The perfect person to help others
Sometimes people come into your lives who make you a better person. For me and so, so many others, one of those people was Duane Dennie.
He made me want to try to be a better person. A better husband. A better father. A better grandfather. A better Christian. A better Gamecock. A better cusser.
He set a bar, a standard that was so high. So hard to attain. But trying made me better and I’m so grateful to have known him for the past 20 years.
Duane and I share grandchildren. You don’t know pressure until you’re the other grandfather to Duane Dennie’s grandchildren. You can forget being the cool granddaddy. You just hope they will remember your name most of the time.
Brock and Marett were at our house some during Duane’s illness. If I had a dime for every time I got called “Papa” (Duane’s name), rather than “Pop,” I’d be wealthy.
Every time they called me Papa, I would remind them, sometimes not so gently that my name is Pop. I’d spell it. Offer to write it on their foreheads.
Duane and Joseph got back together Thursday, Oct. 26, sometime between 8 and 9 pm (not sure how involved the check-in process is in heaven.

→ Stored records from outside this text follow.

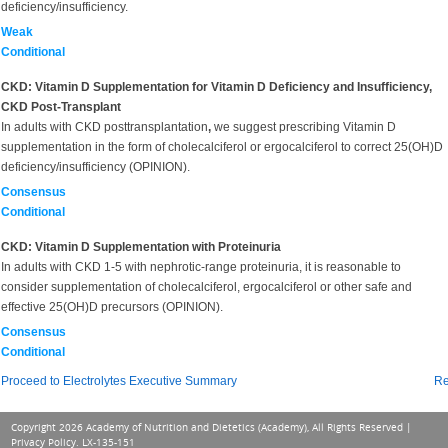
deficiency/insufficiency.
Weak
Conditional
CKD: Vitamin D Supplementation for Vitamin D Deficiency and Insufficiency,
CKD Post-Transplant
In adults with CKD posttransplantation
,
we suggest prescribing Vitamin D
supplementation in the form of cholecalciferol or ergocalciferol to correct 25(OH)D
deficiency/insufficiency (OPINION).
Consensus
Conditional
CKD: Vitamin D Supplementation with Proteinuria
In adults with CKD 1-5 with nephrotic-range proteinuria, it is reasonable to
consider supplementation of cholecalciferol, ergocalciferol or other safe and
effective 25(OH)D precursors (OPINION).
Consensus
Conditional
Proceed to Electrolytes Executive Summary
Re
Copyright 2026 Academy of Nutrition and Dietetics (Academy), All Rights Reserved |
Privacy Policy
. LX-135-151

In this case, it probably took awhile).
I imagine Joseph RAN up to the pearly gates with that big smile on his face – the one he inherited – and said, “Where you been?” Duane would have replied, “Hop on my Harley and let’s ride.” They are now two weeks into their eternal joy.
In May, Duane and Laura took a week-long, first-class trip to New York City. Duane planned the entire trip. There was a picture at his visitation of Duane standing outside the window of The Today Show behind Matt Lauer and whoever the woman is.

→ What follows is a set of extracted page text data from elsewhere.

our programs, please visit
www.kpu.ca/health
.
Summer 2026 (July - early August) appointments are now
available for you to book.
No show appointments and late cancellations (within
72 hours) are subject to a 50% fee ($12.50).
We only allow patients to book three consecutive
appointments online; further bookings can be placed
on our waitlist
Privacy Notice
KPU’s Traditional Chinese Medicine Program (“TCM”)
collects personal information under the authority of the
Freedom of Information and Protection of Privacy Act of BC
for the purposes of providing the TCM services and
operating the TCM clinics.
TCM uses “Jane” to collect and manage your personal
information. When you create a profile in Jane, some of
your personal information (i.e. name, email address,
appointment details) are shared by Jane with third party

I can imagine all over America that morning, people turning on their television sets and saying, “Hey, who is that guy sitting in front of Duane?”

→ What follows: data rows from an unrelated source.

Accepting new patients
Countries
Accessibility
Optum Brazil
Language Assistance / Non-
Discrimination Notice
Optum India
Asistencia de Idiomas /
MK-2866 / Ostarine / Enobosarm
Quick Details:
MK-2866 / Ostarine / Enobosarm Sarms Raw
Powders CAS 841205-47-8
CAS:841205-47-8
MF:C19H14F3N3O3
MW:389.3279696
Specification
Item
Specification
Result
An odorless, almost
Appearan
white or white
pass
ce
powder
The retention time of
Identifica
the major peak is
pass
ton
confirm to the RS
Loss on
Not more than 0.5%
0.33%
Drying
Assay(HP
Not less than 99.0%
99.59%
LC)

Duane didn’t have the normal big ego of so many football coaches. He was self-effacing. He was the butt of most of his own jokes. But, you always laughed with him. Not at him.
He went through pain – physical and emotional – that most of us can’t imagine. I can’t imagine what it was like for Duane and Laura and Elizabeth to lose Joseph 10 years ago. He never got over that. How could he?
At the end, Duane was in terrible, terrible physical pain. But I never saw him give up. I never saw him question the Lord. He would sometimes say he didn’t understand why it hurt so bad, but he never asked why he was the one hurting.
Near the end, he depended on others more and more. And people who loved him were there – glad to offer what help they could. He was always grateful. He would look the person in the eye and mouth a “thank you.” Without fail.
I am grateful to Laura and Elizabeth for allowing me to spend some time with Duane since I retired in June. I am in their debt.
He missed our annual family birthday/anniversary dinner earlier this year. We always get together at a place in downtown Greenville to celebrate a lot of birthdays and anniversaries in June and July. But mostly, mine and Duane’s birthdays. Mine is June 28. His is June 29.
He couldn’t make it this year because he was in too much pain. It wasn’t the same. How could it have been?
One of the speakers at his memorial service said Duane was the epitome of the Wounded Healer. Not perfect as a person. But the perfect person to help others because he had suffered and survived.
I will miss him. More than I can say.